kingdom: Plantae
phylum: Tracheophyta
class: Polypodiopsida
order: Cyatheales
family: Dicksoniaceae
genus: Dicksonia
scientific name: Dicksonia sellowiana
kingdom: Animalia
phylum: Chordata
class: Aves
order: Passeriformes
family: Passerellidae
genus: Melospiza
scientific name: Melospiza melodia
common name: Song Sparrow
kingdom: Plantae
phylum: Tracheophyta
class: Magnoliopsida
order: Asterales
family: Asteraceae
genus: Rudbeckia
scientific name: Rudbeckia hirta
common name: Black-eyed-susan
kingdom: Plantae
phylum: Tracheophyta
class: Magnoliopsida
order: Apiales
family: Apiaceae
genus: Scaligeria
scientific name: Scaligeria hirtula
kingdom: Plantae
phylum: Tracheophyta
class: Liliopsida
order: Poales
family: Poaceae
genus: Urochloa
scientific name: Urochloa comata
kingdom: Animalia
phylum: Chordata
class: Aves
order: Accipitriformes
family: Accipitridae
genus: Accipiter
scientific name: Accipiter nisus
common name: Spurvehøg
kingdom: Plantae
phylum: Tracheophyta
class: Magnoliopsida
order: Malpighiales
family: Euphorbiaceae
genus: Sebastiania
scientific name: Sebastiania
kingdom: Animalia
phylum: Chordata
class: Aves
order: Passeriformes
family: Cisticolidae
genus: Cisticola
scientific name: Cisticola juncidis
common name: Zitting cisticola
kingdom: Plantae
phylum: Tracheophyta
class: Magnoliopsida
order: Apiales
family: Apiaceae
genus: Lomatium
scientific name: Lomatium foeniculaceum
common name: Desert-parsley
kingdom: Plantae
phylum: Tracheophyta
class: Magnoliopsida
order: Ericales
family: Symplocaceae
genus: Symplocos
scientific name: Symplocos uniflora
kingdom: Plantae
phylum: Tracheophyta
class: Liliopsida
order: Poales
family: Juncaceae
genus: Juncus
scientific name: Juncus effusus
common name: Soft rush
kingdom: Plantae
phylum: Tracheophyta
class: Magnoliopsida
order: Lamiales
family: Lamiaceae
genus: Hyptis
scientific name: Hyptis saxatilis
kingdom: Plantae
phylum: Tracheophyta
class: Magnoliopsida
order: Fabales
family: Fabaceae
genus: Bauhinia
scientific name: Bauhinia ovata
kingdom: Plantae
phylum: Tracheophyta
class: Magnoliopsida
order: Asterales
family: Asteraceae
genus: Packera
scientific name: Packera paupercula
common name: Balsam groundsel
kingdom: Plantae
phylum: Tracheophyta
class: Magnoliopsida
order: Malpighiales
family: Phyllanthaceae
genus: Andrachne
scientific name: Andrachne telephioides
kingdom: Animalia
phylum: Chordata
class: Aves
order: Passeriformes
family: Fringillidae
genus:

EXERCISE BRIEF — Put every line of the material above into a JSON list of strings, one string per line, omitting blank lines.

SOLUTION —
[
  "kingdom: Plantae",
  "phylum: Tracheophyta",
  "class: Polypodiopsida",
  "order: Cyatheales",
  "family: Dicksoniaceae",
  "genus: Dicksonia",
  "scientific name: Dicksonia sellowiana",
  "kingdom: Animalia",
  "phylum: Chordata",
  "class: Aves",
  "order: Passeriformes",
  "family: Passerellidae",
  "genus: Melospiza",
  "scientific name: Melospiza melodia",
  "common name: Song Sparrow",
  "kingdom: Plantae",
  "phylum: Tracheophyta",
  "class: Magnoliopsida",
  "order: Asterales",
  "family: Asteraceae",
  "genus: Rudbeckia",
  "scientific name: Rudbeckia hirta",
  "common name: Black-eyed-susan",
  "kingdom: Plantae",
  "phylum: Tracheophyta",
  "class: Magnoliopsida",
  "order: Apiales",
  "family: Apiaceae",
  "genus: Scaligeria",
  "scientific name: Scaligeria hirtula",
  "kingdom: Plantae",
  "phylum: Tracheophyta",
  "class: Liliopsida",
  "order: Poales",
  "family: Poaceae",
  "genus: Urochloa",
  "scientific name: Urochloa comata",
  "kingdom: Animalia",
  "phylum: Chordata",
  "class: Aves",
  "order: Accipitriformes",
  "family: Accipitridae",
  "genus: Accipiter",
  "scientific name: Accipiter nisus",
  "common name: Spurvehøg",
  "kingdom: Plantae",
  "phylum: Tracheophyta",
  "class: Magnoliopsida",
  "order: Malpighiales",
  "family: Euphorbiaceae",
  "genus: Sebastiania",
  "scientific name: Sebastiania",
  "kingdom: Animalia",
  "phylum: Chordata",
  "class: Aves",
  "order: Passeriformes",
  "family: Cisticolidae",
  "genus: Cisticola",
  "scientific name: Cisticola juncidis",
  "common name: Zitting cisticola",
  "kingdom: Plantae",
  "phylum: Tracheophyta",
  "class: Magnoliopsida",
  "order: Apiales",
  "family: Apiaceae",
  "genus: Lomatium",
  "scientific name: Lomatium foeniculaceum",
  "common name: Desert-parsley",
  "kingdom: Plantae",
  "phylum: Tracheophyta",
  "class: Magnoliopsida",
  "order: Ericales",
  "family: Symplocaceae",
  "genus: Symplocos",
  "scientific name: Symplocos uniflora",
  "kingdom: Plantae",
  "phylum: Tracheophyta",
  "class: Liliopsida",
  "order: Poales",
  "family: Juncaceae",
  "genus: Juncus",
  "scientific name: Juncus effusus",
  "common name: Soft rush",
  "kingdom: Plantae",
  "phylum: Tracheophyta",
  "class: Magnoliopsida",
  "order: Lamiales",
  "family: Lamiaceae",
  "genus: Hyptis",
  "scientific name: Hyptis saxatilis",
  "kingdom: Plantae",
  "phylum: Tracheophyta",
  "class: Magnoliopsida",
  "order: Fabales",
  "family: Fabaceae",
  "genus: Bauhinia",
  "scientific name: Bauhinia ovata",
  "kingdom: Plantae",
  "phylum: Tracheophyta",
  "class: Magnoliopsida",
  "order: Asterales",
  "family: Asteraceae",
  "genus: Packera",
  "scientific name: Packera paupercula",
  "common name: Balsam groundsel",
  "kingdom: Plantae",
  "phylum: Tracheophyta",
  "class: Magnoliopsida",
  "order: Malpighiales",
  "family: Phyllanthaceae",
  "genus: Andrachne",
  "scientific name: Andrachne telephioides",
  "kingdom: Animalia",
  "phylum: Chordata",
  "class: Aves",
  "order: Passeriformes",
  "family: Fringillidae",
  "genus:"
]